▸ **EXERCISE AIM**
From the material below, retype exactly the lines that begin at the line with "left_click_drag(409, 390, 424, 392)" and end after the line with "left_click_drag(338, 363, 347, 347)"; pictures stay out of the copy.

▸ **DATA PROVIDED**
===============

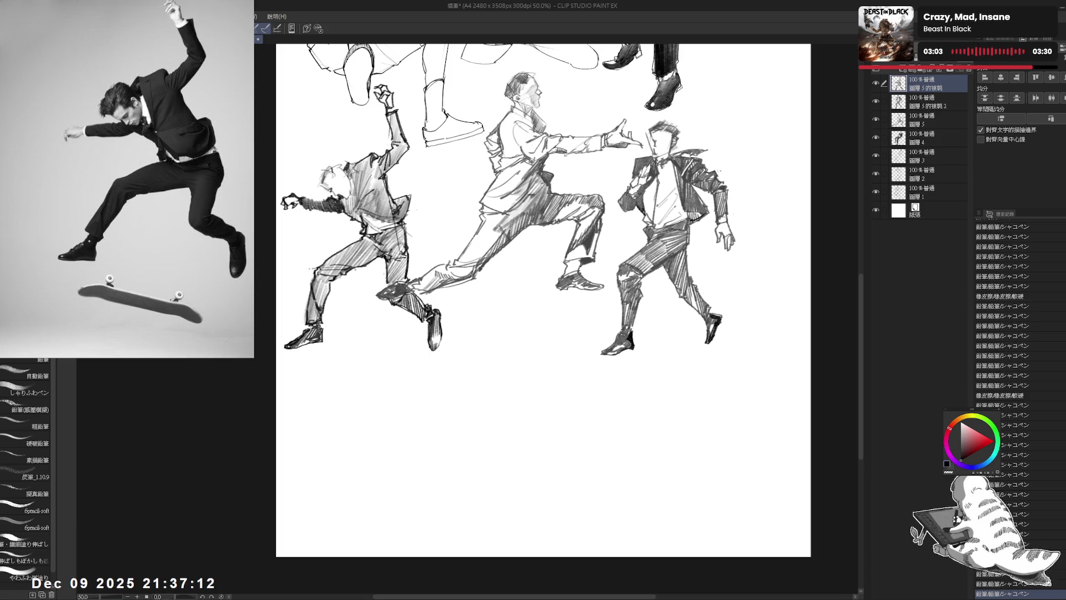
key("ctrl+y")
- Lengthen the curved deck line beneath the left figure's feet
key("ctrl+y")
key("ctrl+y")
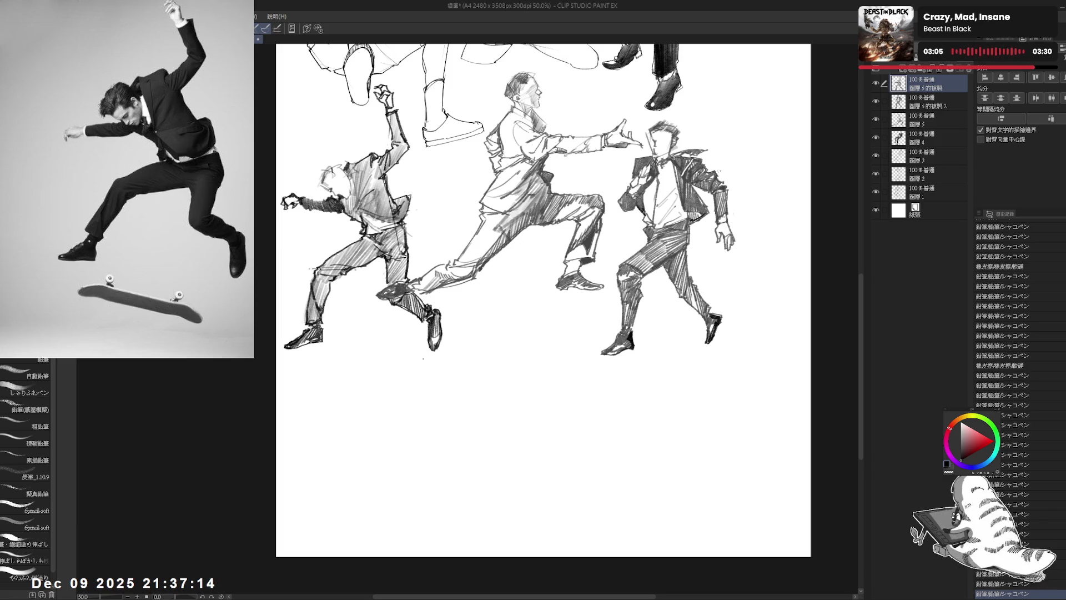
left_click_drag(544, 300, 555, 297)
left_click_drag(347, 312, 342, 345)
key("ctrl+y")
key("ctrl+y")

===============

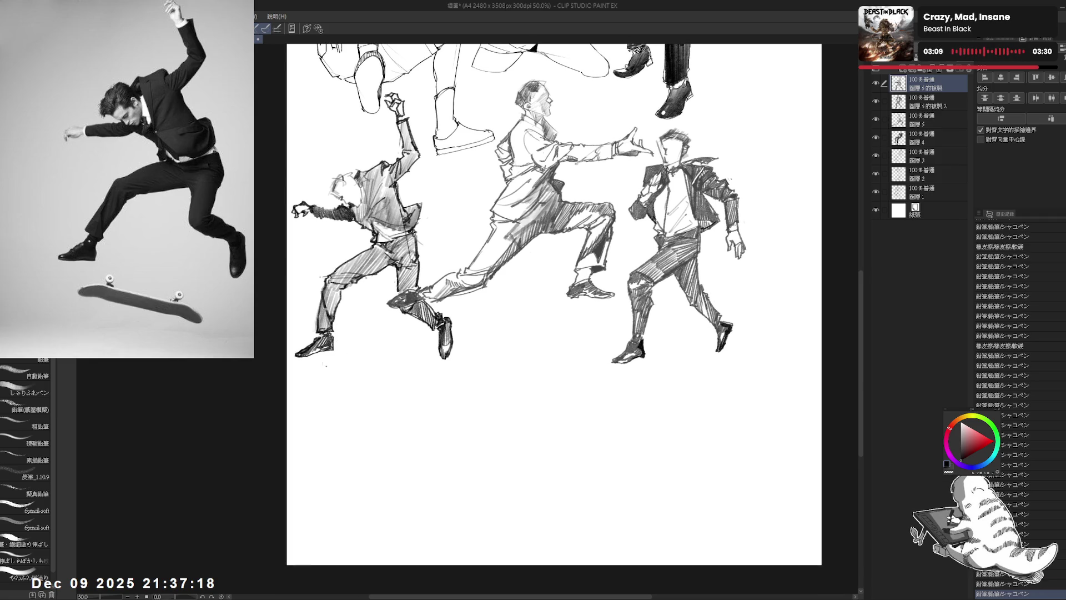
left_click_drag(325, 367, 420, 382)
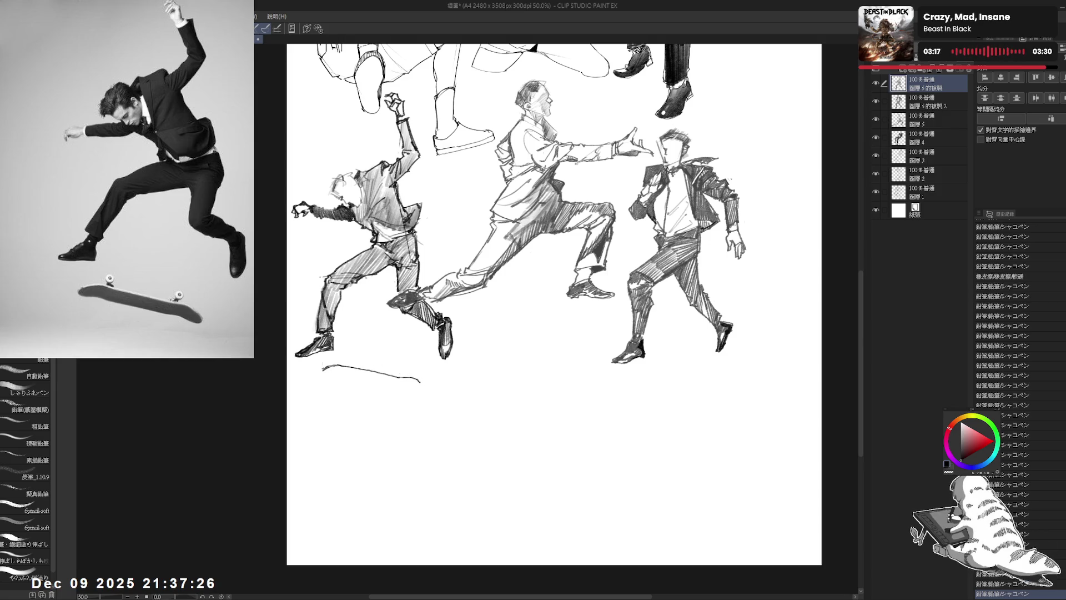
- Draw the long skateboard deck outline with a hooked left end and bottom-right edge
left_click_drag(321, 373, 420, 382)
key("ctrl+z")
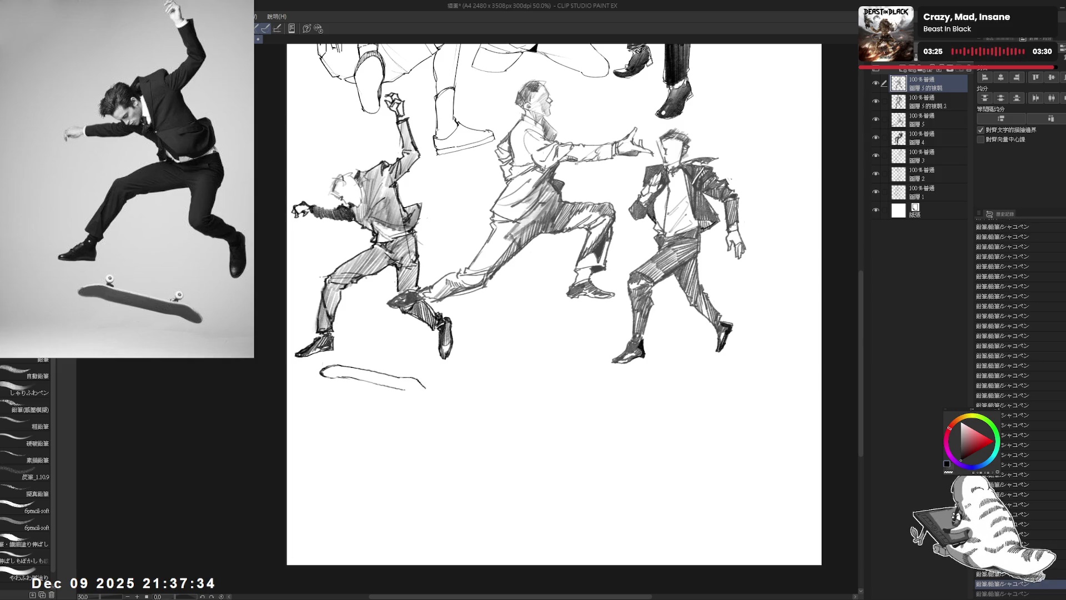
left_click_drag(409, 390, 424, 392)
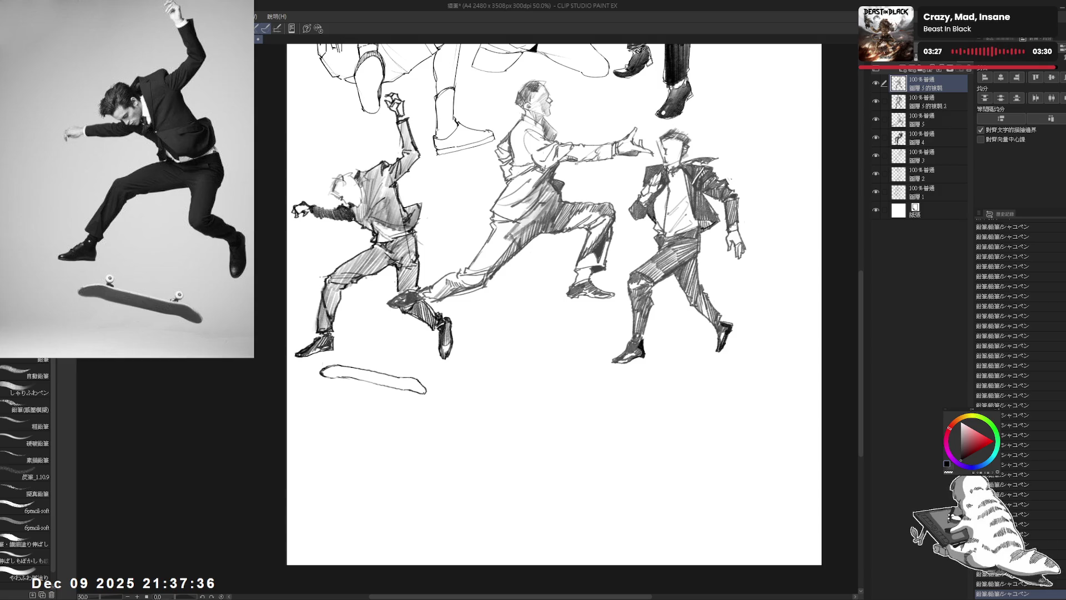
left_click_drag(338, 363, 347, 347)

===============

▸ **EXERCISE RESULT**
left_click_drag(409, 390, 424, 392)
left_click_drag(338, 363, 347, 347)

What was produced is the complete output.